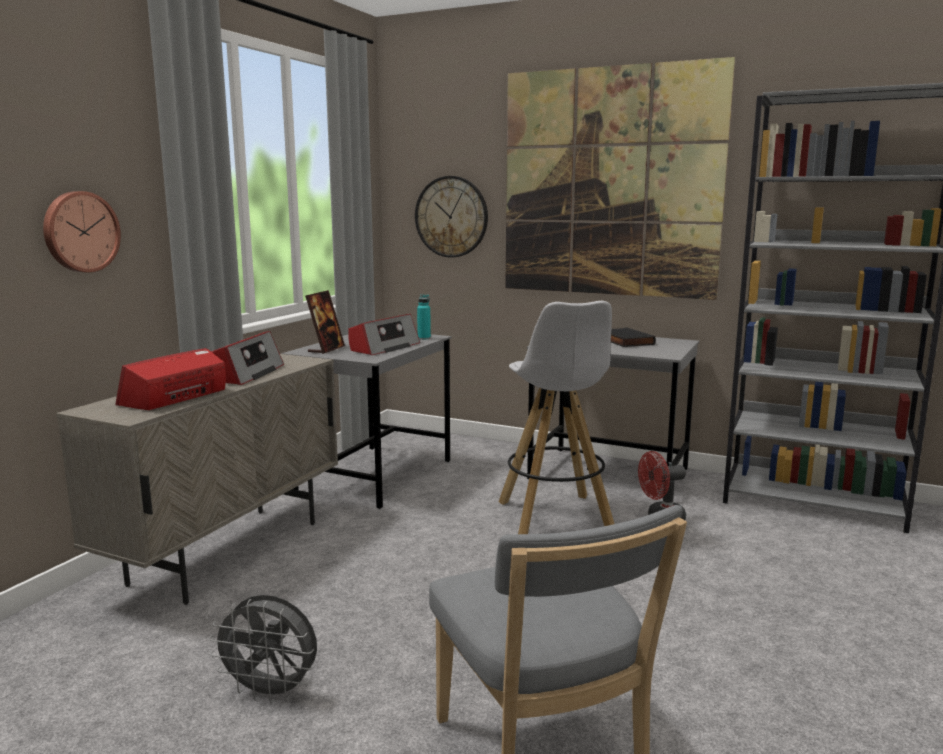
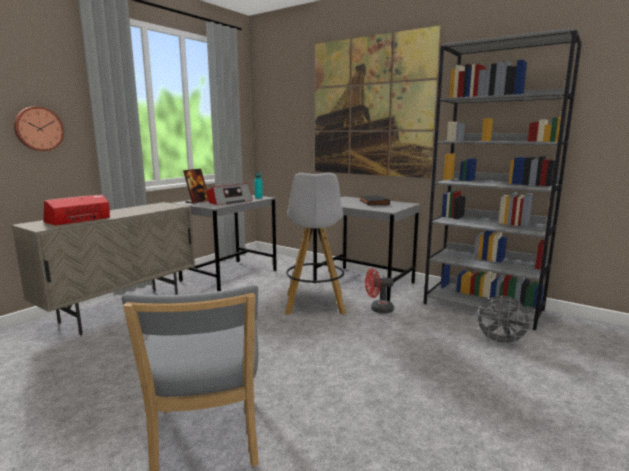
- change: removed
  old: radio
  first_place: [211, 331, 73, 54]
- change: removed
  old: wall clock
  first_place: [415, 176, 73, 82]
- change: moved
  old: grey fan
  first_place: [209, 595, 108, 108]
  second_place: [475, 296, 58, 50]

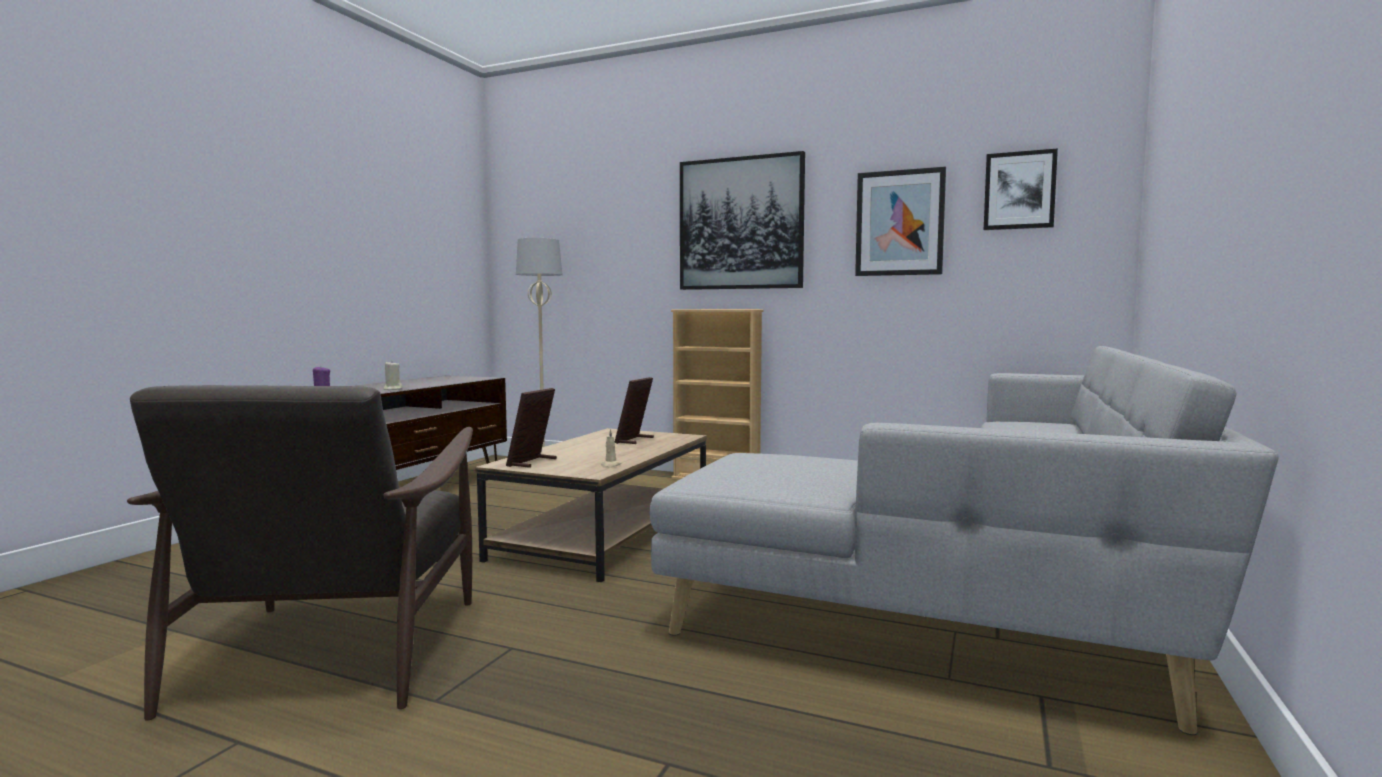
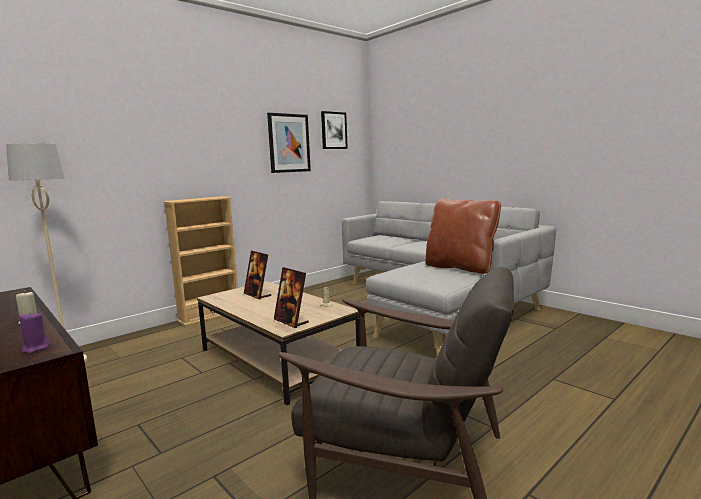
- change: removed
  old: picture
  first_place: [680, 151, 125, 139]
- change: added
  new: brown pillow
  second_place: [425, 199, 76, 75]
──────
_Instructions to follow:_
The range to copy runs from the line with "old: grey fan" to the last line of the entries, both included; copy it exactly and leave out the pictures.

_Result:_
  old: grey fan
  first_place: [209, 595, 108, 108]
  second_place: [475, 296, 58, 50]

- change: removed
  old: picture
  first_place: [680, 151, 125, 139]
- change: added
  new: brown pillow
  second_place: [425, 199, 76, 75]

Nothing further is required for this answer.